194. Telegram From the Deputy Secretary of Defense (Anderson) and the Chairman of the Joint Chiefs of Staff (Radford) to the Secretary of State, at Geneva1
191135Z. Our analysis of the four opening statements while perhaps not presenting basic new ideas which have not already occurred to you leads us to suggest the following:
Throughout the Soviet statement repeated references are made to the banning of atomic weapons but no suggestion is made as to the practical accomplishment of this objective which obviously can not [Page 385] be realistic merely from the standpoint of international declaration. It would seem desirable to emphasize as a matter of amplification of the President’s statement the necessity for exploring the possibilities of effective inspections by the principals involved as a necessary prelude to any armaments control, emphasizing also that armaments control of necessity includes the whole of conventional and nonconventional weapons which separate parts can not be isolated. The establishment of an appropriate group to explore inspection mechanisms perhaps proceeding from the most elementary to the more complex would appear to be an affirmative proposal designed to determine the good faith of all concerned and is much more realistic than the Faure proposal of budgetary control which would always be subject to national systems of accounting which are both unique to the several countries and which are susceptible to change and manipulation. We believe that the Soviet statement regarding the satellite countries having elected their own systems of government should not go unchallenged. The Soviet statement declaring discussion of the activities of political parties as inappropriate is in fact an integral part of the same problem involving the satellite countries since one of the foremost aspects of what is described as the Cold War is in reality the subversive efforts of international communism to impose unwanted systems of government upon people who because of economic or social problems and unrest have not yet established adequate machinery to combat subversion or to achieve for themselves a form of govt acceptable to all people.

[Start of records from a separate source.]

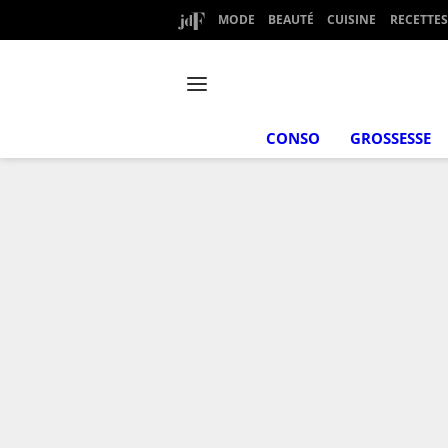
MODE
BEAUTÉ
CUISINE
RECETTES
CONSO
GROSSESSE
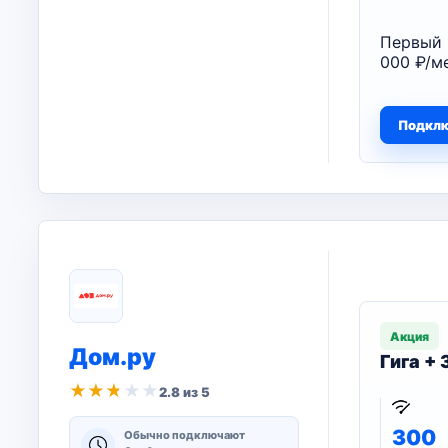
Первый 
000 ₽/ме
Подкл
Акция
Дом.ру
Гига +
★
★
★
★
★
2.8 из 5
300
Обычно подключают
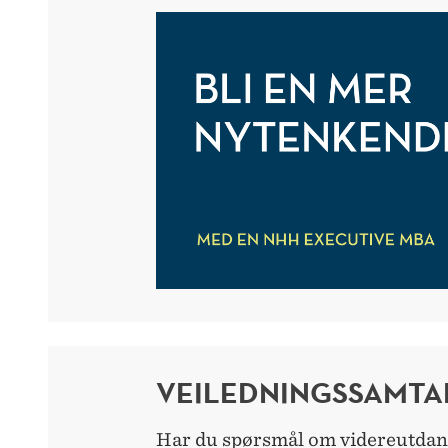
VEILEDNINGSSAMTA
Har du spørsmål om videreutdann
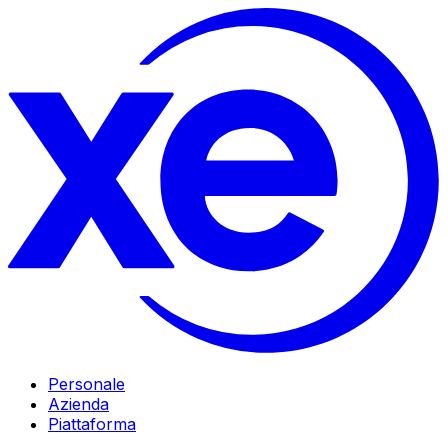
Personale
Azienda
Piattaforma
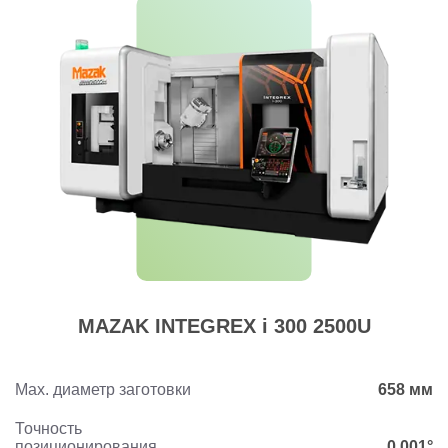
MAZAK INTEGREX i 300 2500U
Max. диаметр заготовки
658 мм
Точность
позиционирования
0,001°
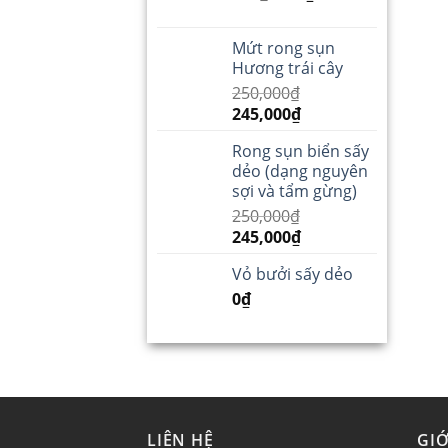
Mứt rong sụn
Hương trái cây
250,000
₫
245,000
₫
Rong sụn biển sấy
dẻo (dạng nguyên
sợi và tẩm gừng)
250,000
₫
245,000
₫
Vỏ bưởi sấy dẻo
0
₫
LIÊN HỆ
GIỚ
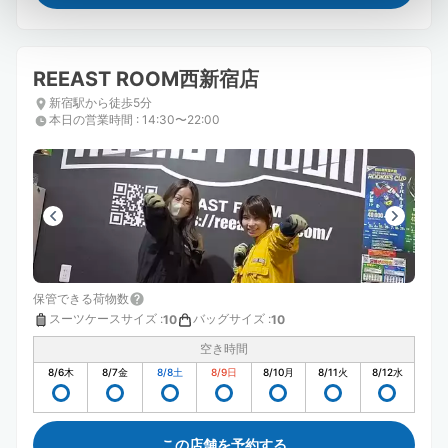
REEAST ROOM西新宿店
新宿駅から徒歩5分
本日の営業時間
:
14:30〜22:00
保管できる荷物数
スーツケースサイズ
:
バッグサイズ
:
10
10
空き時間
8/6
木
8/7
金
8/8
土
8/9
日
8/10
月
8/11
火
8/12
水
この店舗を予約する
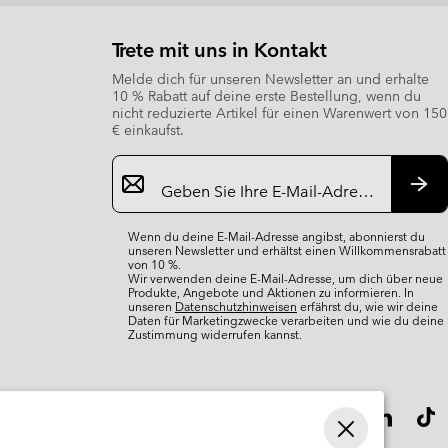
Trete mit uns in Kontakt
Melde dich für unseren Newsletter an und erhalte
10 % Rabatt auf deine erste Bestellung, wenn du
nicht reduzierte Artikel für einen Warenwert von 150
€ einkaufst.
Newsletter-
Anmeldung
Abo
Wenn du deine E-Mail-Adresse angibst, abonnierst du
unseren Newsletter und erhältst einen Willkommensrabatt
von 10 %.
Wir verwenden deine E-Mail-Adresse, um dich über neue
Produkte, Angebote und Aktionen zu informieren. In
unseren
Datenschutzhinweisen
erfährst du, wie wir deine
Daten für Marketingzwecke verarbeiten und wie du deine
Zustimmung widerrufen kannst.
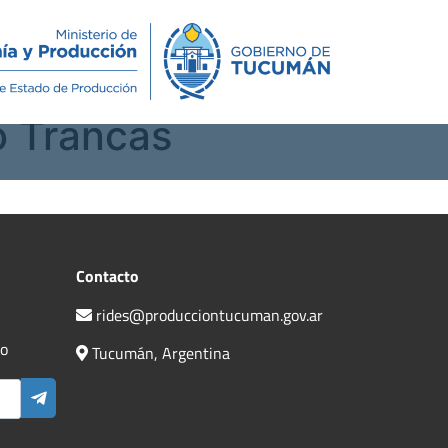
Novedades
Contacto
o Trancas
Contacto
rides@producciontucuman.gov.ar
do
Tucumán, Argentina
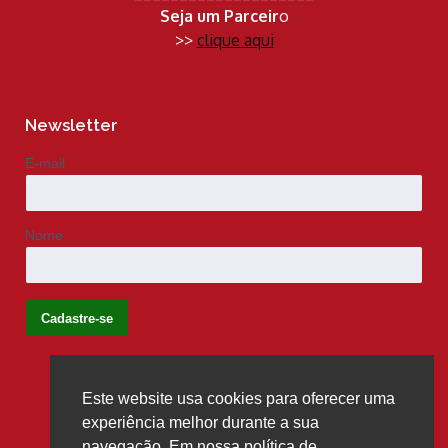
Seja um Parceir
o
>>
clique aqui
Newsletter
E-mail
Nome
Este website usa cookies para oferecer uma
Siga-nos
experiência melhor durante a sua
navegação. Em nossa política de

We are impressed with the negative attitude of the Soviet statement which seems to us an effort to couch in conciliatory language the basic unrelenting attitude of the Soviet Govt. Essentially what they are willing to concede is the superficial fruits of their own recent efforts such as the Warsaw Treaty to counter such organizations as the North Atlantic Treaty and the Paris Accords. Their other efforts at easing world conditions seem to be conditioned on the relinquishing by Western powers of the measures involved over a long period for their own security. We might also suggest with reference to the acceptance by the Soviets of the President’s proposal for an international pool of fissionable material for peaceful purposes that consideration be given to a progressive increase in the rate of contributions. In this connection, the United States might challenge Soviet good faith by suggesting the exploration of a formula whereby nations which produce fissionable material would be required to progressively increase their contributions to the pool of peaceful fissionable material on an increasing scale. The negative approach of the Soviet statement with reference to the unification of Germany, international Communism, and the unwillingness to provide a forum for the discussion of the problem of the satellites suggests to us that if [Page 386] this position remains throughout the conference the attitude of the Soviets, then thought should be given to a sufficiently dramatic statement by the United States as to make plain to the world the real willingness and desire of the United States to make a sound and enforceable arrangement vis-à-vis the Soviet Union which could result in a peaceful world.